The two stand-out treatments for me in this volume of "clerical styles" were Denys and Bonaventure. Here, as well as the others treated (Irenaeus, Augustine, and Anselm), we find masterful analysis of each's theological aesthetics. What surprises the most, is how Balthasar convinces so thoroughly that aesthetics is so fundamental to the theological tradition of Christianity.
Great summary of the beautiful in Iranaeus, Augustine, Dionysius the Areopagite, Anselem, and Bonaventure
"If everything in the world that is fine and beautiful is epiphaneia, the radiance and splendour which breaks forth in expressive form from a veiled and yet mighty depth of being, then the event of the self-revelation of the hidden, the utterly free and sovereign God in the forms of this world, in word and history, and finally in the human form itself, will itself form an analogy to that worldly beauty however far it outstrips it."

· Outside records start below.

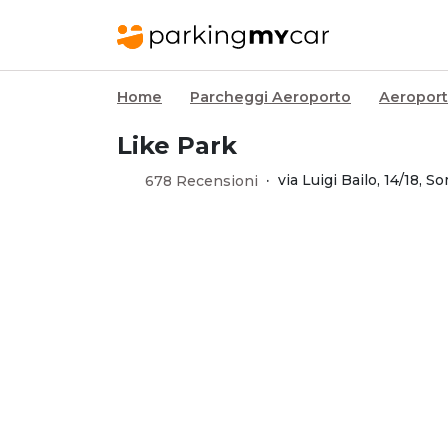
Home
Parcheggi Aeroporto
Aeroport
Like Park
·
via Luigi Bailo, 14/18,
678 Recensioni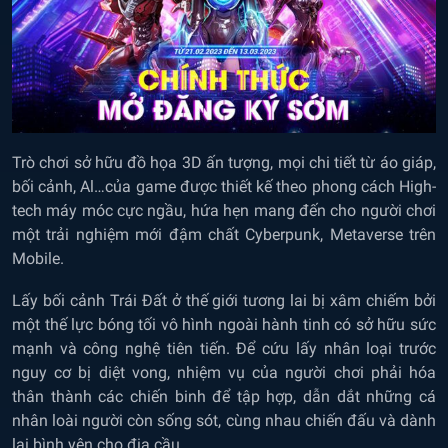
Trò chơi sở hữu đồ họa 3D ấn tượng, mọi chi tiết từ áo giáp,
bối cảnh, Al…của game được thiết kế theo phong cách High-
tech máy móc cực ngầu, hứa hẹn mang đến cho người chơi
một trải nghiệm mới đậm chất Cyberpunk, Metaverse trên
Mobile.
Lấy bối cảnh Trái Đất ở thế giới tương lai bị xâm chiếm bởi
một thế lực bóng tối vô hình ngoài hành tinh có sở hữu sức
mạnh và công nghệ tiên tiến. Để cứu lấy nhân loại trước
nguy cơ bị diệt vong, nhiệm vụ của người chơi phải hóa
thân thành các chiến binh để tập hợp, dẫn dắt những cá
nhân loài người còn sống sót, cùng nhau chiến đấu và dành
lại bình yên cho địa cầu.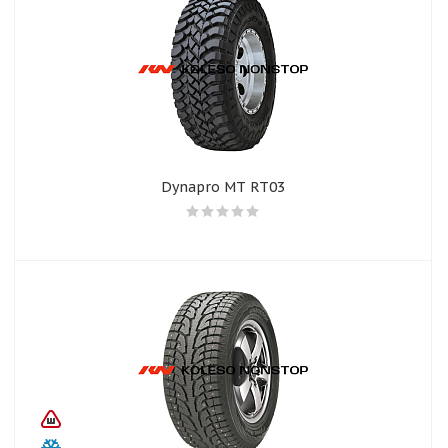
Dynapro MT RT03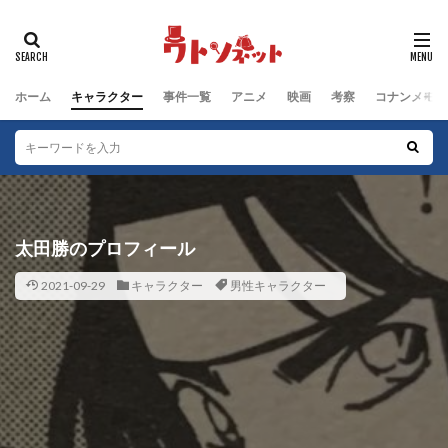
タグ
動物キャラクター
江戸川コナン編
鈴木園子編
ホーム
キャラクター
事件一覧
アニメ
映画
考察
コナンメモ
被害者
群馬県警編
男性キャラクター
犯人
沖野ヨーコ編
毛利小五郎編
女性キャラクター
服部平次編
工藤新一編
工藤家編
少年探偵団編
少年探偵団
子どもキャラクター
黒の組織
太田勝のプロフィール
検索
2021-09-29
キャラクター
男性キャラクター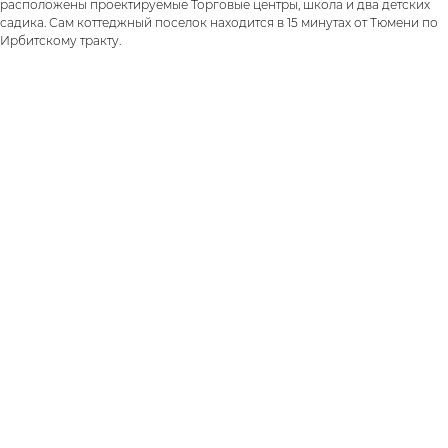
расположены проектируемые Торговые центры, школа и два детских
садика. Сам коттеджный поселок находится в 15 минутах от Тюмени по
Ирбитскому тракту.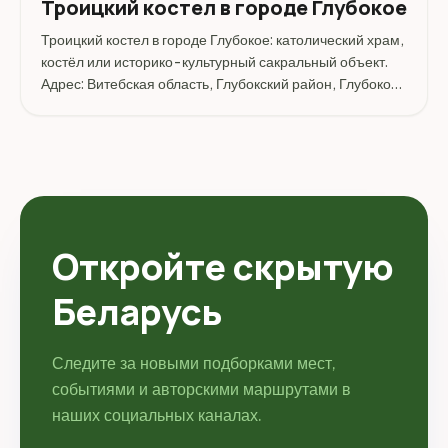
Троицкий костел в городе Глубокое
Троицкий костел в городе Глубокое: католический храм,
костёл или историко-культурный сакральный объект.
Адрес: Витебская область, Глубокский район, Глубокое,
В окрестностях.
Откройте скрытую
Беларусь
Следите за новыми подборками мест,
событиями и авторскими маршрутами в
наших социальных каналах.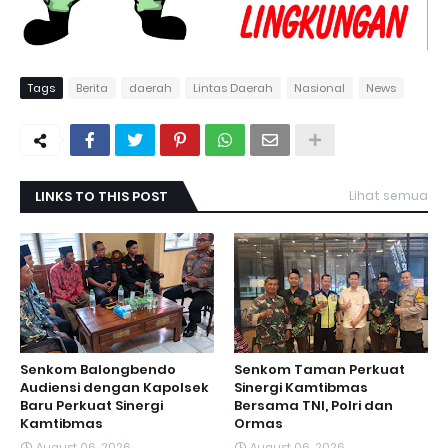
Tags
Berita
daerah
Lintas Daerah
Nasional
News
LINKS TO THIS POST
Lihat semua
Senkom Balongbendo
Senkom Taman Perkuat
Audiensi dengan Kapolsek
Sinergi Kamtibmas
Baru Perkuat Sinergi
Bersama TNI, Polri dan
Kamtibmas
Ormas
August 06, 2026
August 06, 2026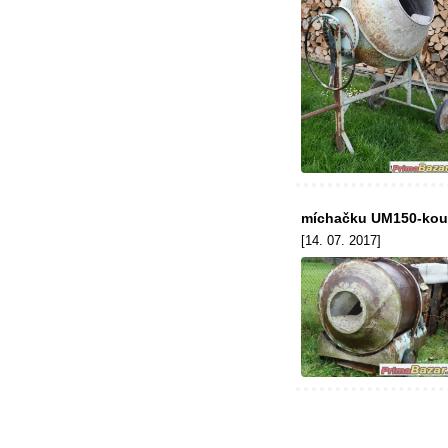
míchačku UM150-ko
[14. 07. 2017]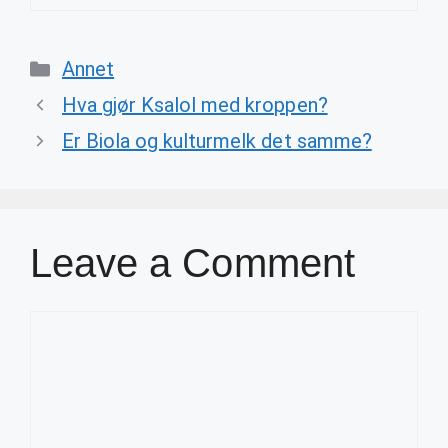
Categories
Annet
Hva gjør Ksalol med kroppen?
Er Biola og kulturmelk det samme?
Leave a Comment
Comment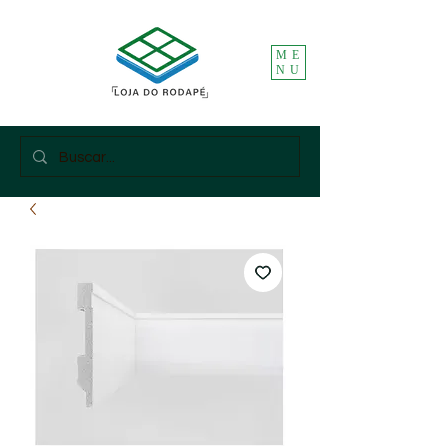
ME
NU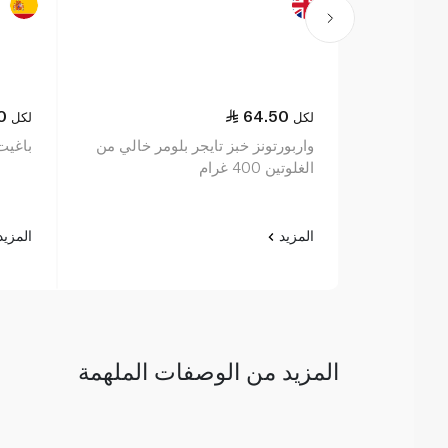
0
64.50
لكل
لكل
واربورتونز خبز تايجر بلومر خالي من
باغيت أ
الغلوتين 400 غرام
المزيد
المزي
المزيد من الوصفات الملهمة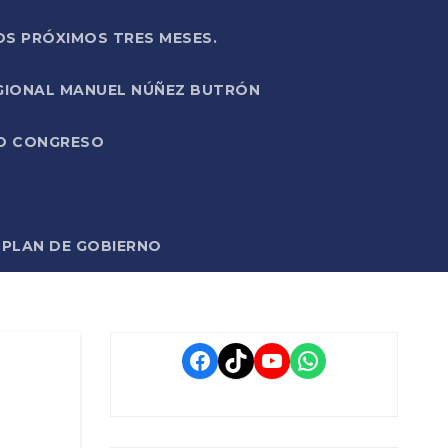
OS PRÓXIMOS TRES MESES.
EGIONAL MANUEL NÚÑEZ BUTRÓN
VO CONGRESO
O PLAN DE GOBIERNO
Facebook
TikTok
YouTube
WhatsApp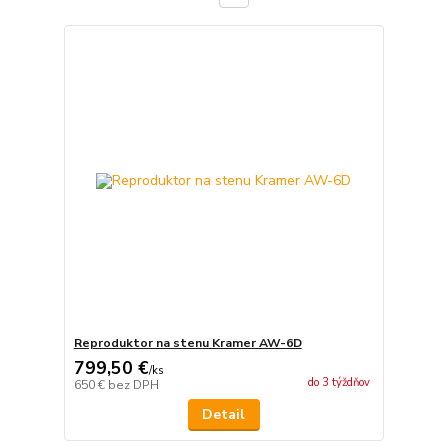
Reproduktor na stenu Kramer AW-6D
799,50 €
/
ks
do 3 týždňov
650 €
bez DPH
Detail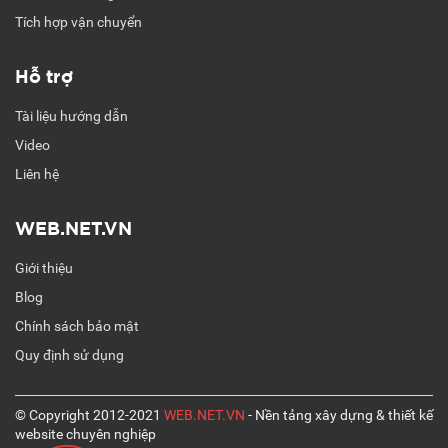
Tích hợp vận chuyển
Hỗ trợ
Tài liệu hướng dẫn
Video
Liên hệ
WEB.NET.VN
Giới thiệu
Blog
Chính sách bảo mật
Quy định sử dụng
© Copyright 2012-2021
WEB.NET.VN
- Nền tảng xây dựng & thiết kế
website chuyên nghiệp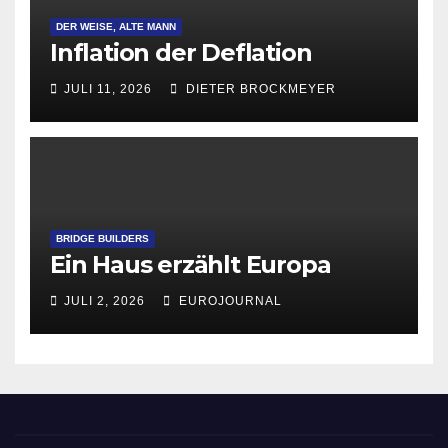
DER WEISE, ALTE MANN
Inflation der Deflation
JULI 11, 2026
DIETER BROCKMEYER
BRIDGE BUILDERS
Ein Haus erzählt Europa
JULI 2, 2026
EUROJOURNAL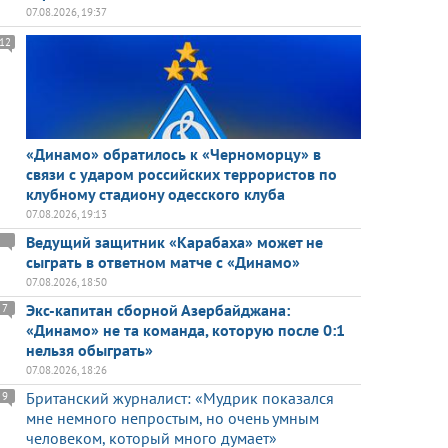
07.08.2026, 19:37
12
«Динамо» обратилось к «Черноморцу» в
связи с ударом российских террористов по
клубному стадиону одесского клуба
07.08.2026, 19:13
Ведущий защитник «Карабаха» может не
сыграть в ответном матче с «Динамо»
07.08.2026, 18:50
Экс-капитан сборной Азербайджана:
7
«Динамо» не та команда, которую после 0:1
нельзя обыграть»
07.08.2026, 18:26
Британский журналист: «Мудрик показался
9
мне немного непростым, но очень умным
человеком, который много думает»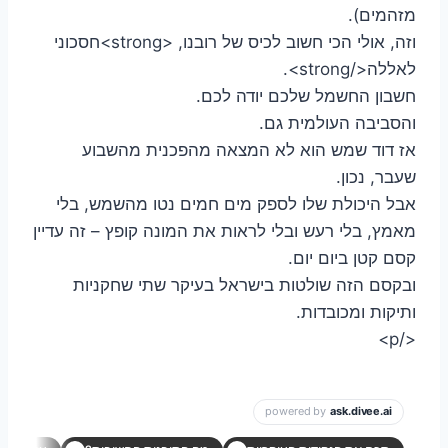
מזהמים).
וזה, אולי הכי חשוב לכיס של רובנו, <strong>חסכוני
לאללה</strong>.
חשבון החשמל שלכם יודה לכם.
והסביבה העולמית גם.
אז דוד שמש הוא לא המצאה מהפכנית מהשבוע
שעבר, נכון.
אבל היכולת שלו לספק מים חמים נטו מהשמש, בלי
מאמץ, בלי רעש ובלי לראות את המונה קופץ – זה עדיין
קסם קטן ביום יום.
ובקסם הזה שולטות בישראל בעיקר שתי שחקניות
ותיקות ומכובדות.
</p>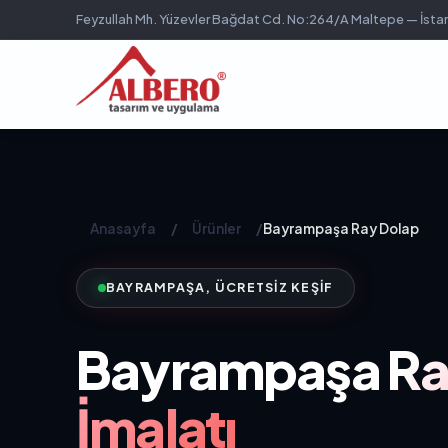
Feyzullah Mh. Yüzevler Bağdat Cd. No:264/A Maltepe — İsta
Anasayfa
/
Ürünler
/
Bayrampaşa Ray Dolap
BAYRAMPAŞA, ÜCRETSIZ KEŞIF
Bayrampaşa
Ra
İmalatı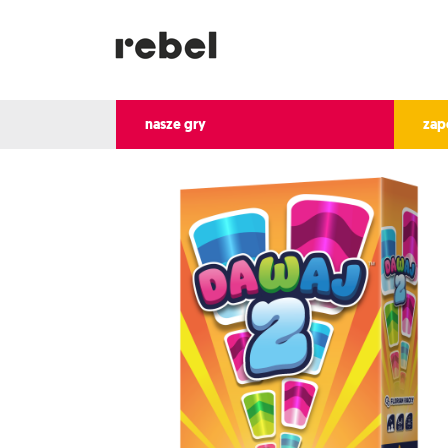
nasze gry
zap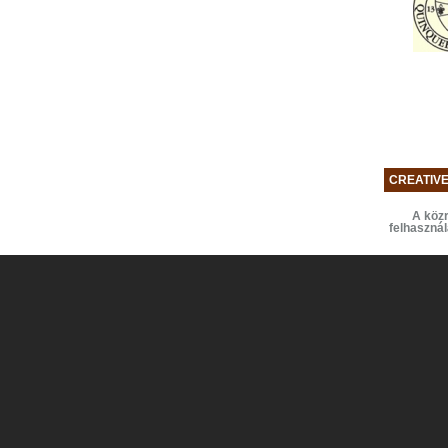
CREATIV
A közr
felhaszná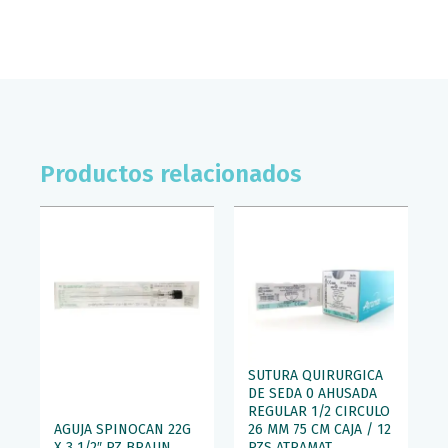
Productos relacionados
SUTURA QUIRURGICA
DE SEDA 0 AHUSADA
REGULAR 1/2 CIRCULO
AGUJA SPINOCAN 22G
26 MM 75 CM CAJA / 12
X 3 1/2″ PZ BRAUN
PZS ATRAMAT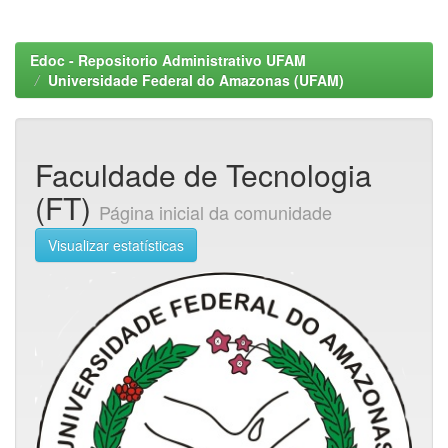
Edoc - Repositorio Administrativo UFAM
Universidade Federal do Amazonas (UFAM)
Faculdade de Tecnologia
(FT)
Página inicial da comunidade
Visualizar estatísticas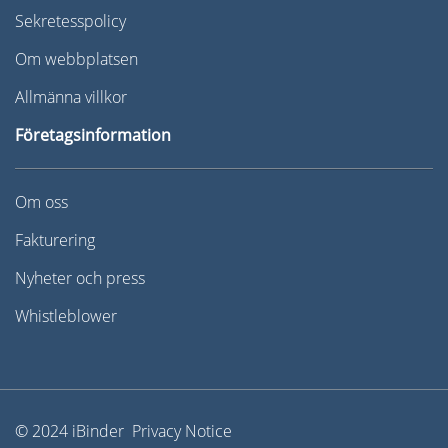
Sekretesspolicy
Om webbplatsen
Allmänna villkor
Företagsinformation
Om oss
Fakturering
Nyheter och press
Whistleblower
© 2024 iBinder Privacy Notice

Every von Balthasar book provides such a mind orgasm I almost feel guilty reading them. I will admit this one was heavy going in some places; not sure whether the blame the translators, or just that I wasn't familiar with some of the thinkers he reviews. This book surveys the theology of Irenaeus, Augustine (my name-saint!), Denys, Anselm, and Bonaventure. I loved his strong defense of Denys who fell into some disrepute among scholars after they discovered he was not actually a contemporary of the apostles. A great read.